According to the author of the article, Armenian Prime Minister Nikol Pashinyan wants France to participate in the negotiation process with Azerbaijan because France's involvement is not a settlement, but a fuelling of the conflict.
"Furthermore, Pashinyan’s actions discredit the EU's respectable stance in the quest for peace. France, on the other hand, is trying to become the only mediating actor in the region and wants to prove that Moscow’s efforts for a peace agreement are insufficient," the article said.
The article also highlighted that at the same time, Pashinyan is trying to blackmail Russia, saying that it is ineffective and that Armenia might consider leaving the Collective Security Treaty Organization (CSTO), for which he was severely reproached by President of Belarus Alyaksandr Lukashenko.

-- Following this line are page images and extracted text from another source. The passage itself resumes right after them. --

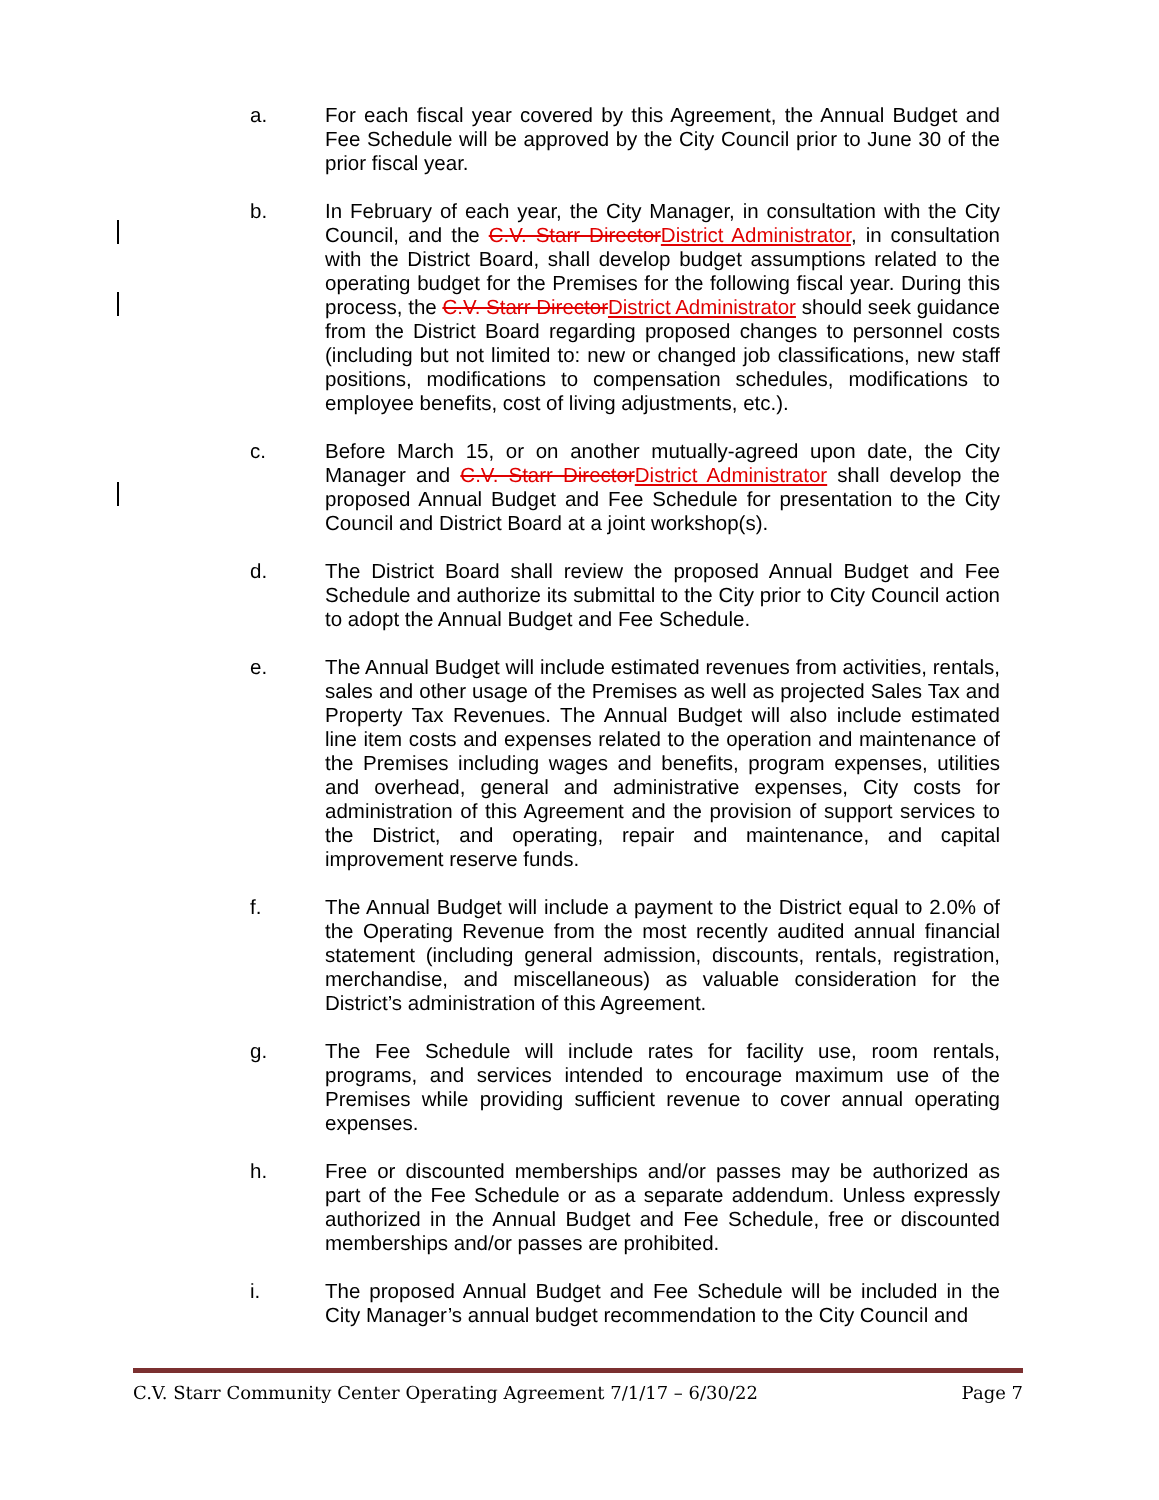a. For each fiscal year covered by this Agreement, the Annual Budget and Fee Schedule will be approved by the City Council prior to June 30 of the prior fiscal year.
b. In February of each year, the City Manager, in consultation with the City Council, and the C.V. Starr DirectorDistrict Administrator, in consultation with the District Board, shall develop budget assumptions related to the operating budget for the Premises for the following fiscal year. During this process, the C.V. Starr DirectorDistrict Administrator should seek guidance from the District Board regarding proposed changes to personnel costs (including but not limited to: new or changed job classifications, new staff positions, modifications to compensation schedules, modifications to employee benefits, cost of living adjustments, etc.).
c. Before March 15, or on another mutually-agreed upon date, the City Manager and C.V. Starr DirectorDistrict Administrator shall develop the proposed Annual Budget and Fee Schedule for presentation to the City Council and District Board at a joint workshop(s).
d. The District Board shall review the proposed Annual Budget and Fee Schedule and authorize its submittal to the City prior to City Council action to adopt the Annual Budget and Fee Schedule.
e. The Annual Budget will include estimated revenues from activities, rentals, sales and other usage of the Premises as well as projected Sales Tax and Property Tax Revenues. The Annual Budget will also include estimated line item costs and expenses related to the operation and maintenance of the Premises including wages and benefits, program expenses, utilities and overhead, general and administrative expenses, City costs for administration of this Agreement and the provision of support services to the District, and operating, repair and maintenance, and capital improvement reserve funds.
f. The Annual Budget will include a payment to the District equal to 2.0% of the Operating Revenue from the most recently audited annual financial statement (including general admission, discounts, rentals, registration, merchandise, and miscellaneous) as valuable consideration for the District’s administration of this Agreement.
g. The Fee Schedule will include rates for facility use, room rentals, programs, and services intended to encourage maximum use of the Premises while providing sufficient revenue to cover annual operating expenses.
h. Free or discounted memberships and/or passes may be authorized as part of the Fee Schedule or as a separate addendum. Unless expressly authorized in the Annual Budget and Fee Schedule, free or discounted memberships and/or passes are prohibited.
i. The proposed Annual Budget and Fee Schedule will be included in the City Manager’s annual budget recommendation to the City Council and
C.V. Starr Community Center Operating Agreement 7/1/17 – 6/30/22 Page 7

The article stated that in this way, the Armenian prime minister creates a chaotic situation within the CSTO, thus counteracting pressure for violating the Brussels and Sochi agreements and trying to drag France into the center of mediation processes, despite the fact that it is not neutral. This means a retreat from the quest for peace in Azerbaijani-Armenian relations, the author pointed out.
“After Azerbaijan has liberated its territories from occupation and announced the terms of the final peace with Armenia, it became obvious that official Baku would not negotiate with any country and under any circumstances on any legal status of the ethnic Armenian population. The current geopolitical situation gives Azerbaijan serious advantages. In the coming years, if not decades, Azerbaijan will continue to develop and remain an influential political actor, no matter how much Paris officials try - it will not change anything," the author noted.